TEXTE:
-----

Celui qui avait prévu la guerre civile au Liban quelque sept ans avant son éclatement continue de croire que les clivages communautaires restent l’un des vices majeurs au sein de la République de Taëf. Professeur éminent à Georgetown, Michael Hudson avait, dans un célèbre ouvrage de 1968, The Precarious Republic (La république précaire), décortiqué le système politique libanaise en prévoyant la rupture qui allait s’ensuivre quelques années plus tard. Aujourd’hui, il affirme que le confessionnalisme s’est aggravé au sein du système. D’où son pessimisme quant à l’avenir du pays du Cèdre, qui, à l’ombre d’une nouvelle Constitution qui a perpétué le sectarisme, n’a toujours pas réussi à jeter les fondements d’un État moderne. Un problème d’autant plus inquiétant que « la présence syrienne n’a fait qu’exacerber les divisions confessionnelles », faisant péricliter le projet d’union nationale. Dans une entrevue accordée à L’Orient Le-Jour lors de son bref passage à Beyrouth, où il a pris part à une conférence régionale sur l’Irak, Michael Hudson nous confie ses impressions sur la question libanaise.
Lorsqu’il introduit le problème libanais à ses étudiants à l’Université de Georgetown, le professeur américain leur parle de quatre phases majeures qui ont ponctué l’histoire contemporaine du Liban : la période de la formation de l’État, l’âge d’or ou le temps de la République libérale, celui de la République des milices et, bien entendu, l’après-Taëf. « Malheureusement, je constate que le confessionnalisme est un point commun à toutes ces périodes », fait remarquer M. Hudson.

-----

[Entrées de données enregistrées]

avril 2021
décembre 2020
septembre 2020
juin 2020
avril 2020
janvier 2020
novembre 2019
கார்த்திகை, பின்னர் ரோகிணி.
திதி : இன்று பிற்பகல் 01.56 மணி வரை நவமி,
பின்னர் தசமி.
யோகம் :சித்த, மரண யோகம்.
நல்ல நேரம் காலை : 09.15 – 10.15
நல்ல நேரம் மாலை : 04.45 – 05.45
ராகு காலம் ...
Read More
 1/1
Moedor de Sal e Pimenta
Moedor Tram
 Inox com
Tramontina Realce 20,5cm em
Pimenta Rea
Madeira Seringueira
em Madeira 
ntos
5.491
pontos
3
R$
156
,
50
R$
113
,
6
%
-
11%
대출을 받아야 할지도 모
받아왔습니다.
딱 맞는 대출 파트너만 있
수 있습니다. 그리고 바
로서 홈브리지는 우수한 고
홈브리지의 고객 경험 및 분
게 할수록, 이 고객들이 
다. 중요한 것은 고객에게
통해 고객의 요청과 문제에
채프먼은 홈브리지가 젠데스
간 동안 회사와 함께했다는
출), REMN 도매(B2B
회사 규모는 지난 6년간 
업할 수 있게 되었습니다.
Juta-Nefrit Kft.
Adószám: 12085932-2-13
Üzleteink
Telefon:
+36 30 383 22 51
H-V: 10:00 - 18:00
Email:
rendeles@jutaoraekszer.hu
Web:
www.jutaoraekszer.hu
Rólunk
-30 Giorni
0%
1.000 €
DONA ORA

-----

QUESTIONS:
- A) D'après le texte sur Michael Hudson et le Liban, en quelle année a paru son ouvrage The Precarious Republic ?
- B) Poursuivez le texte sur Michael Hudson et le Liban à partir de sa dernière phrase.
Les items forment un matériau à part, sans lien avec le texte sur Michael Hudson et le Liban.

RÉPONSES PAR QUESTION:
- A) En 1968.

- B)
Pourtant, dit-il, le Liban aurait dû saisir la grande opportunité de changement qui s’était présentée à la fin de la guerre. C’était une période de transition par excellence au cours de laquelle ce pays devait choisir s’il fallait ou non continuer sur le même chemin, qui est celui du confessionnalisme institutionnalisé. « Or, les Libanais n’ont pas réussi à provoquer des changements majeurs à travers la Constitution de Taëf. La réforme qui a eu lieu a consisté à réintroduire le confessionnalisme dans le système en y apportant quelques rectifications », affirme l’expert. « Un véritable changement suppose qu’un leadership courageux prenne les choses en main et suggère une formule plus moderne dans laquelle le jeu politique se ferait par le biais des partis et des programmes électoraux et non des communautés. »
Et d’ajouter : « C’est drôle de voir comment, en définitive, les Libanais ont interprété la guerre. J’ai toujours pensé que le Liban, à cause de ses divisions, était particulièrement vulnérable et pouvait s’effondrer à n’importe quel moment », dit-il en allusion à son ouvrage.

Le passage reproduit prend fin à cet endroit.